Das Gan­ze soll­te eini­ger­ma­ßen gemein­schaft­lich ablau­fen. Es gibt zwar also einen Spiel­lei­ter für den Abend (in der Regel der, der eine gute Idee zur Wei­ter­ent­wick­lung der Stadt hat), aber natür­lich sol­len alle flei­ßig mit­er­fin­den. Es ent­ste­hen neben inter­es­san­ten Städ­ten auch viel­sei­ti­ge Kul­tu­ren und schließ­lich hat man eine Welt, die wesent­lich mehr Tie­fe und Gestalt hat, als die meis­ten ande­ren Rol­len­spiel­wel­ten. Natür­lich ist es dann auch mög­lich, in die­ser Welt klas­si­sches Rol­len­spiel zu betrei­ben.

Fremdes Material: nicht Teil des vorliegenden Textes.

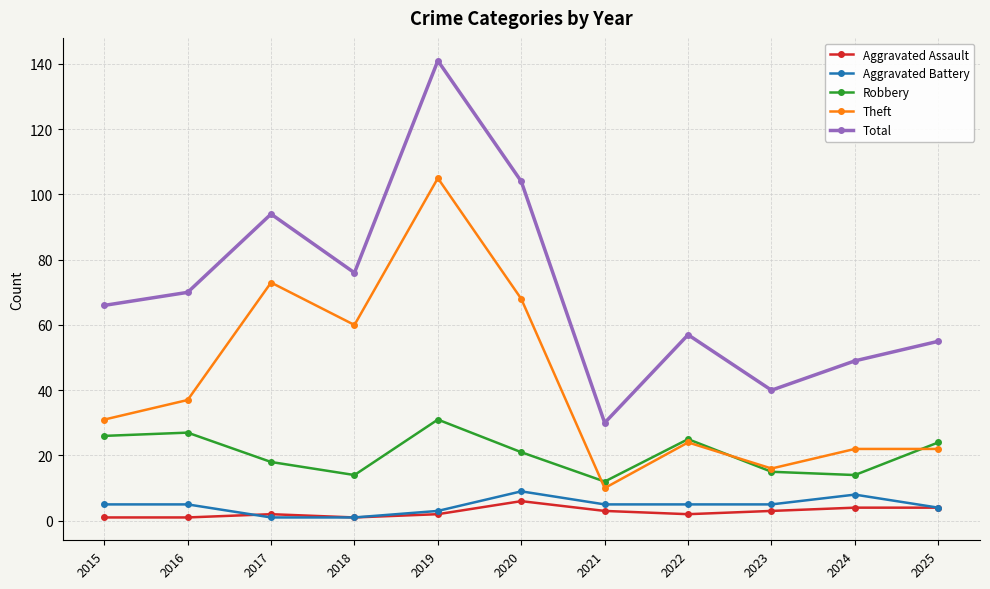

What is the value of the Total point at the 5th from the left?

141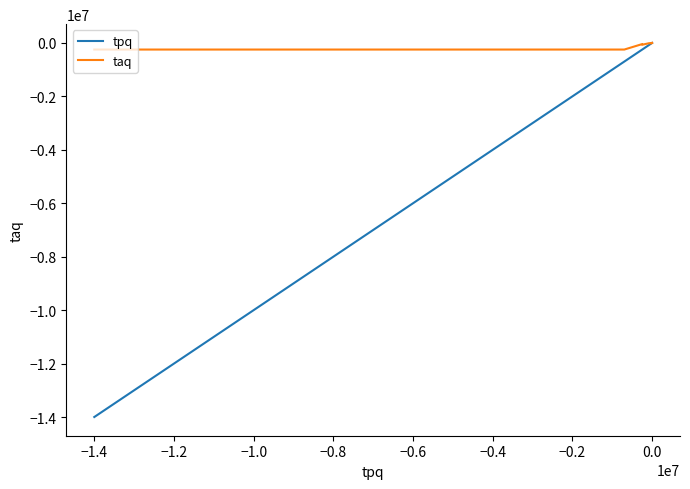

What is the minimum value shown in the chart?

-14000000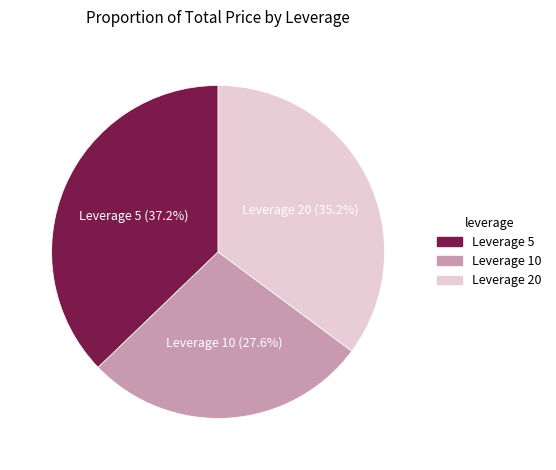

Is there any slice that represents more than half of the pie?

No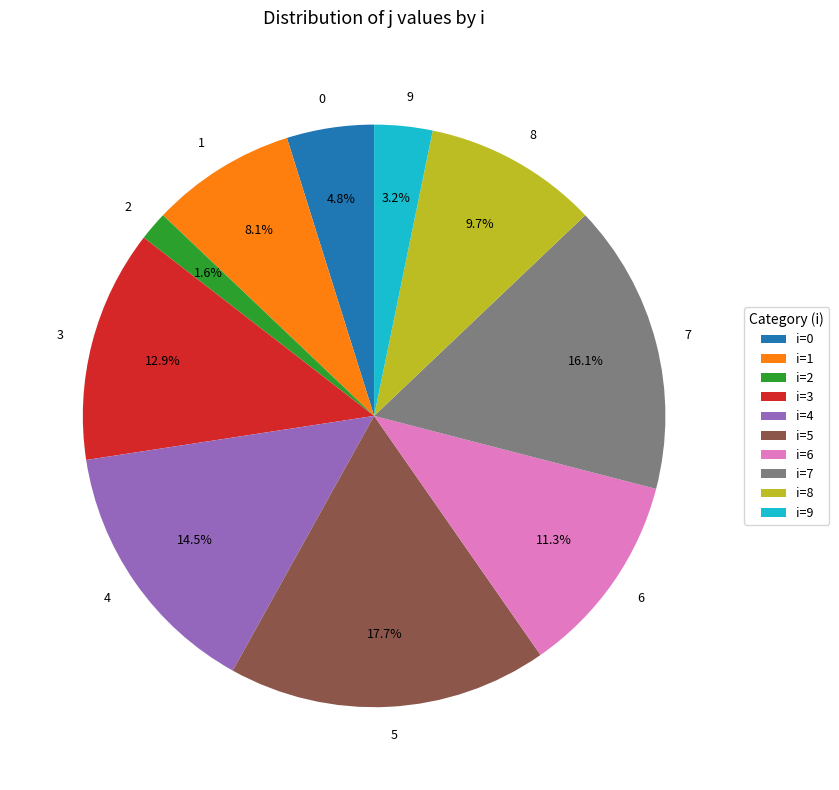

How many slices are in this pie chart?

10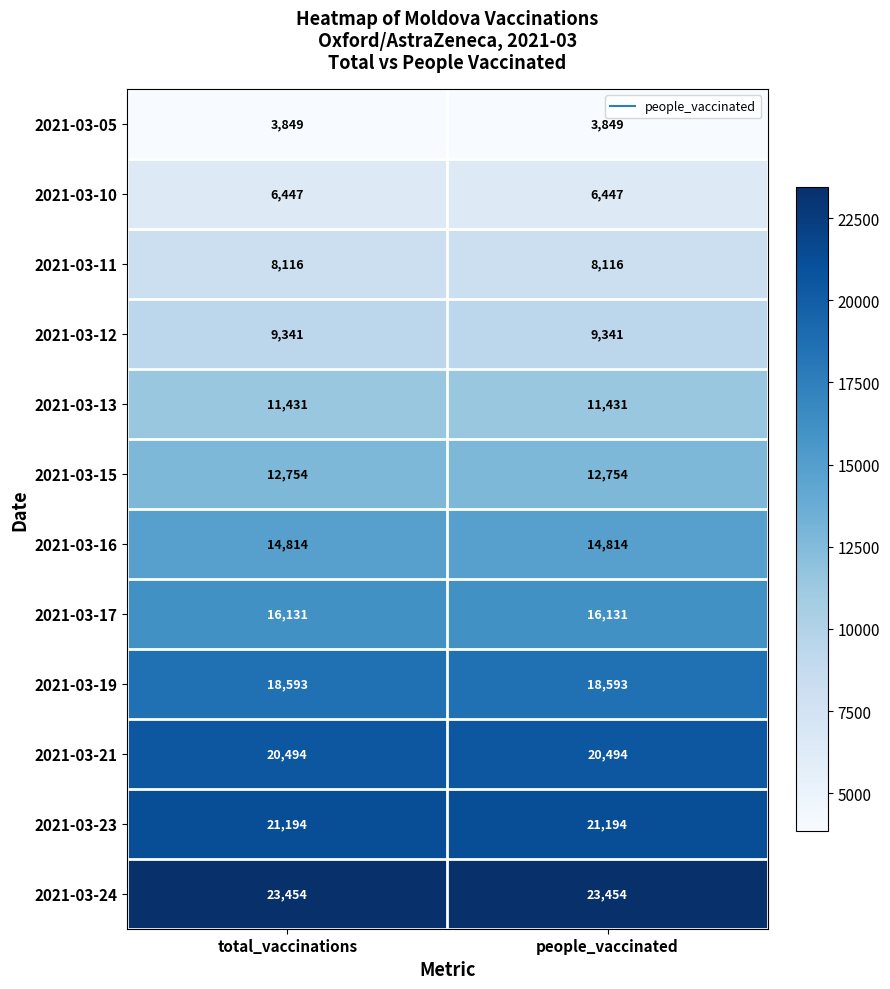

What is the spread (max minus min) of values at people_vaccinated?

19605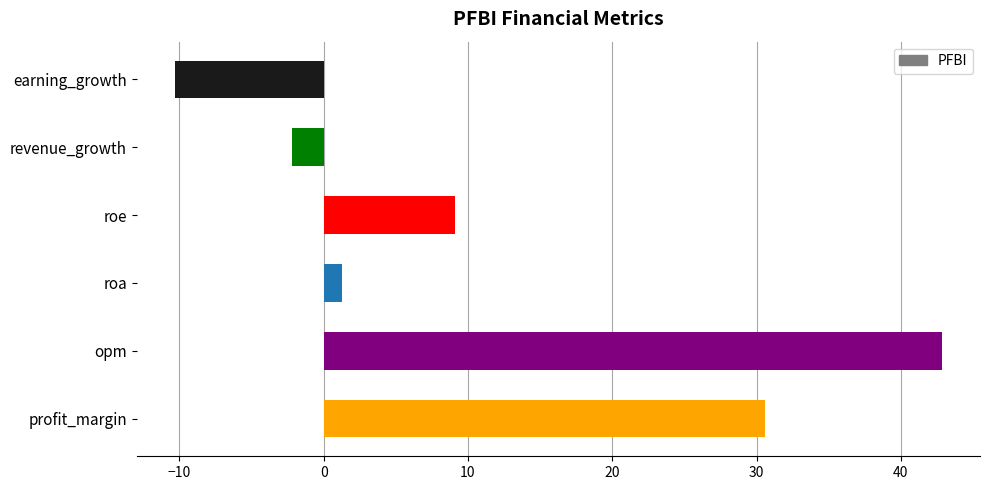

True or false: the data shows -10.3 at earning_growth.

True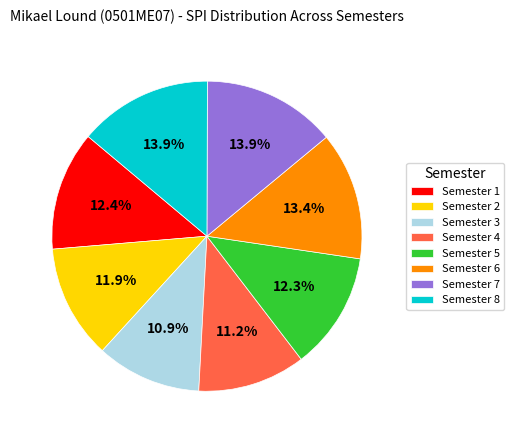

Between Semester 6 and Semester 4, which is larger?

Semester 6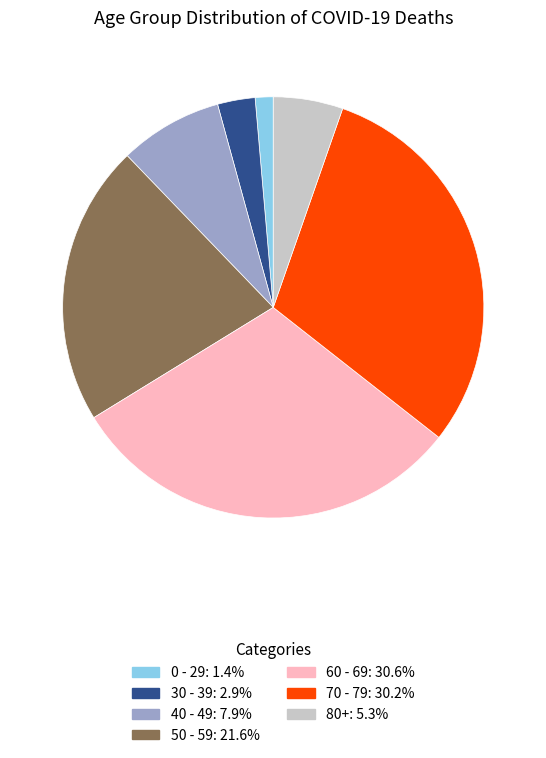

Is there any slice that represents more than half of the pie?

No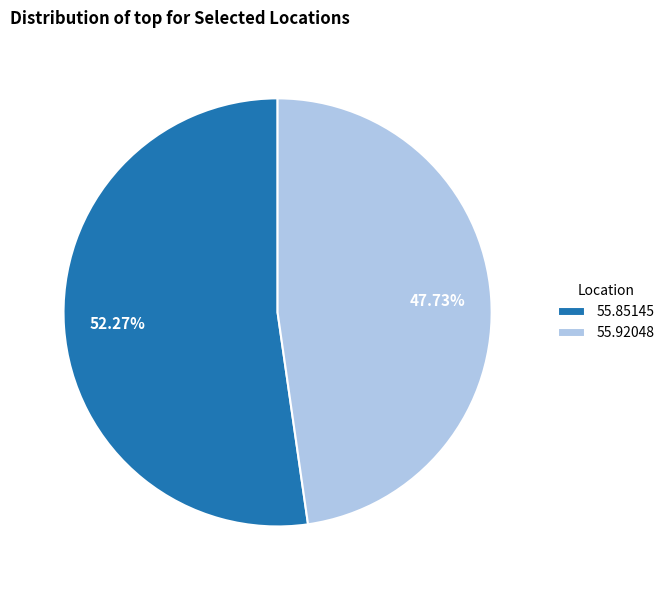

To the nearest percent, what portion does 55.92048 represent?

48%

Regel­tech­nisch schwebt mir eine neue Fer­tig­kei­ten­lis­te vor, die klas­si­sche Auf­bau­res­sour­cen mit Rol­len­spiel­ta­len­ten ver­knüpft: Ein­fluss, Bau­ma­te­ri­al, Nah­rung, Geld, Kamp­fes­kraft, Ver­hand­lungs­ge­schick usw. Viel­leicht gibt es zwei Fer­tig­kei­ten, die den Ruhm und die Ver­rucht­heit dar­stel­len, ein wenig wie »gut« und »böse«, nur neu­tral, je nach­dem, ob man eine Ork­sied­lung oder eine Pala­din­burg bau­en will. Dazu 5 Aspek­te pro Frak­ti­on und ent­spre­chen­de Stunts (dar­über müss­te man sich jetzt noch mal Gedan­ken machen) und even­tu­ell zusätz­lich Bezie­hungs­as­pek­te, die die Bezie­hun­gen zwi­schen den Frak­tio­nen fest­le­gen. Theo­re­tisch kann es davon unend­lich vie­le geben, in der Pra­xis wird es rei­chen, jede Frak­ti­on mit drei oder vier ande­ren zu ver­knüp­fen. Gra­phen haben sich in der Ver­gan­gen­heit als hilf­reich erwie­sen. Inwie­weit Res­sour­cen­ma­nage­ment, Bau­kos­ten und Zeit eine Rol­le spie­len, bzw. umge­setzt wer­den kön­nen, müss­te getes­tet wer­den, ich kann mir aber vor­stel­len, dass es Spaß machen wür­de, mit ein paar Tabel­len und lau­fen­den Kos­ten, die sich als dau­er­haf­ter Malus auf der Geld-Leis­te nie­der­schla­gen, zu han­tie­ren.

Wie gesagt, dies sind nur gro­be, ers­te Gedan­ken, die jetzt bequatscht und getes­tet wer­den müs­sen. Viel­leicht fin­de ich Zeit, viel­leicht auch nicht.